• Greg Fields

A Bit of Heat, A Bit of Light


Winter swept into an April night like a vapor, crawling under doorways and wafting itself into the air, chilling what it touched and numbing those who touched it. April, when daffodils poked their tender heads haltingly toward a nurturing sky and birds hopped from branch to branch, reveling in the simple pleasures of sun and seed and song. When a man’s thoughts might turn to dance and music and love itself.


But on this night winter made a reappearance, a final thrust across a city at once too eager to see it go. Families huddled in their homes and turned their thermostats up. Cabbies drove with their windows rolled up tight, and the windows of buses fogged up with the moisture of artificial heat. Grocers sold hot chocolate and marshmallows.


In Farragut Square, Matthew Cooney hunched on his usual bench. The iron slats ran shanks of cold along the back of his legs, and he arched his shoulders forward under the tatty blanket that had tried to keep him warm for years. Another night at least before he could stuff it into his backpack and pretend that he might never need it again.
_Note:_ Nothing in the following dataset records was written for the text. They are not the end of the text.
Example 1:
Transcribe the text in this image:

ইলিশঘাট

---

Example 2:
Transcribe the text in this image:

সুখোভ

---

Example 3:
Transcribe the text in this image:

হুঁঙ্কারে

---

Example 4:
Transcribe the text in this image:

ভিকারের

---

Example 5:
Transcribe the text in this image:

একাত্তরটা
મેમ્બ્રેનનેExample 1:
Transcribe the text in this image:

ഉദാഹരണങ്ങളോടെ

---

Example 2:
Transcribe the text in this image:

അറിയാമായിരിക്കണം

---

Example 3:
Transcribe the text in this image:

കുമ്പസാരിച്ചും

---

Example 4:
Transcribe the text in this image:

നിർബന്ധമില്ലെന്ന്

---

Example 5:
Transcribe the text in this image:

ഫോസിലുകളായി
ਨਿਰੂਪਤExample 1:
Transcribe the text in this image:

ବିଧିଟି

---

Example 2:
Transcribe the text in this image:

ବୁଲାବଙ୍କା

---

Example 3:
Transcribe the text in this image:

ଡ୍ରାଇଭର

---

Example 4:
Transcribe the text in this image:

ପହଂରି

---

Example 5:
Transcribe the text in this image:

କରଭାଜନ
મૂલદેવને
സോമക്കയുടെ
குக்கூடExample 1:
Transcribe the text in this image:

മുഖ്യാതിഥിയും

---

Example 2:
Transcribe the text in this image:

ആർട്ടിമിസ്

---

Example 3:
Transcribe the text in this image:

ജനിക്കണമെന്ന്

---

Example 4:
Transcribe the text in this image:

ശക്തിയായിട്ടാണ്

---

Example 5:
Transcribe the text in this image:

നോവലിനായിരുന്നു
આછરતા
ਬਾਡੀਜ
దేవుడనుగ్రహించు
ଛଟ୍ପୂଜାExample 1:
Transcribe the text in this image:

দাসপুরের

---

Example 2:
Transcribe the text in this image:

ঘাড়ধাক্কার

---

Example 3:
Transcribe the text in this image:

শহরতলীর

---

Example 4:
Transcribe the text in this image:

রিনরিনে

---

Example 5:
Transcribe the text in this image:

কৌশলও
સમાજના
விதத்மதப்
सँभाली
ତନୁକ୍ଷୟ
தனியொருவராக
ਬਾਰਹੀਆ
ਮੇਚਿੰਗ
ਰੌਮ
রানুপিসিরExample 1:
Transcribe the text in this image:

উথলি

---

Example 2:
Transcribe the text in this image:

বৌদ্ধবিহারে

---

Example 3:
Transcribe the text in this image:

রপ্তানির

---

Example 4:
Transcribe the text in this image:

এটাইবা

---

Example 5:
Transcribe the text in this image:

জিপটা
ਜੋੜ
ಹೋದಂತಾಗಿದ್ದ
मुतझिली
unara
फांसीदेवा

Next to him sat one of the other regulars. James, his name was. Never ‘Jim.’ Or, God forbid, ‘Jimmy.’ He would react almost violently if someone called him that “My name’s James, God damn it. James. Jimmy, that’s a boy’s name, or something you sprinkle on ice cream.” Sometimes the teasing would continue, though, the taunts from those younger, and bolder, and stronger. James wore the broken teeth and battered bones with pride that he stood up for something. “I’m a man, Matthew,” he had told Cooney when they had first met. “A man with a man’s name. Don’t ever call me Jim.”


Now James sat with his shoulder against Cooney’s, and the two of them tried to breathe warmth into their hands.


“Ah, Matty. We should be sittin’ someplace warm. Not stuck out in this damn park with nothing but our wits to keep the blood circulating. And pass me a bit of that bottle, would you?”


Cooney obliged, and James took a deep draught of the cheap brandy Cooney had snuck out of a package store around the block. Nasty, it was, but its fire lit the belly.


“Nah, James. Nothing warm for the likes of us. We’re living the pure life.”


“Christ Almighty,” and James took one final swig before passing the bottle back to Cooney. “Think of all the worthless bastards that are sleeping in warm beds tonight and wrapping themselves around their women. And none of ‘em any different than us. Flesh and blood and dreams, just like us.”


“Ah, that’s where you’re wrong, Jamesy. We’ve the flesh and the blood, but the dreams are gone. Don’t really know what happened to them either. But gone they are, and we’re left with what we’re left with. And tonight that amounts to this bench, and this brandy, and blankets with as many holes in them as our souls.”


“I’d like to get my hands on one of those rich bastards,” James said. “I’d show him what life is really like. Maybe toss him into a trash can and light it on fire, just to keep us warm for a bit.”


“And what would that do, James? You’d show him what life is really like, you said, but what would he learn? We build our own boats, my friend, and it’s those boats we must sail. He sails his, complete with the dreams we’ve lost, and we sail ours.”


James looked hard at Cooney, who continued softly. “I don’t resent those who’ve made it, James. They’re part of the game, don’t you see? Every day we play the game, seeing what we can get away with, seeing what we can take. Seeing how we can kick ourselves up a notch, or maybe knock someone else down. If there were no rich bastards, there’d be no game.”


“Not sure I understand you, Matty.”


Cooney smiled, and sipped from the bottle. “Not sure I understand myself, James. There’s some newspapers under that bench over there. Go grab ‘em up and we’ll see if we can burn up this trash can. A bit of heat and a bit of light. That’s all we need. That’s all anybody needs.”